Actionable Takeaways from the 2024 Matchup
If you're a fan or a bettor looking at how this rivalry shifted, here are the real-world implications moving forward:
- The Mobile QB Problem: LSU’s struggle wasn't a fluke. It followed a pattern seen earlier against Texas A&M’s Marcel Reed. If you’re scouting LSU in the future, look at the opposing QB's rushing over/under.
- The "Nuss" Ceiling: Nussmeier is a pure pocket passer. In a game where the opponent has a dual-threat weapon like Milroe, the lack of mobility in the LSU backfield makes them one-dimensional when they fall behind by two scores.
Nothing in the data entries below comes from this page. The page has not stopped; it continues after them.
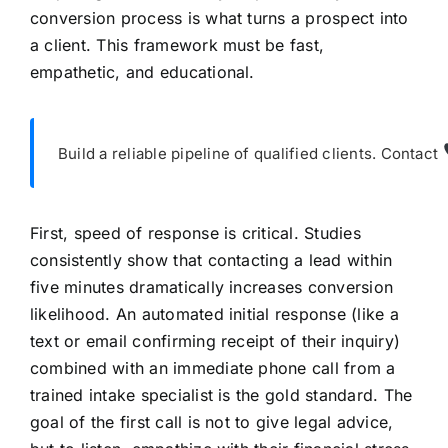
conversion process is what turns a prospect into
a client. This framework must be fast,
empathetic, and educational.
Build a reliable pipeline of qualified clients. Contact
First, speed of response is critical. Studies
consistently show that contacting a lead within
five minutes dramatically increases conversion
likelihood. An automated initial response (like a
text or email confirming receipt of their inquiry)
combined with an immediate phone call from a
trained intake specialist is the gold standard. The
goal of the first call is not to give legal advice,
- Alabama's Identity Shift: Under DeBoer, Bama isn't just a "grind it out" team. They are opportunistic. They scored 42 points on only 66 plays. That efficiency is what makes them dangerous in a playoff format.
If you want to understand the current state of SEC football, don't just watch the highlights of the 72-yard run. Watch the 3rd-and-longs where LSU’s defense looked paralyzed by the threat of the run. That’s where the game was won.
To truly see how this impacted the final 2024 standings, you should compare this performance to Alabama's late-season win over Oklahoma to see how their offensive confidence snowballed from this rainy night in Baton Rouge.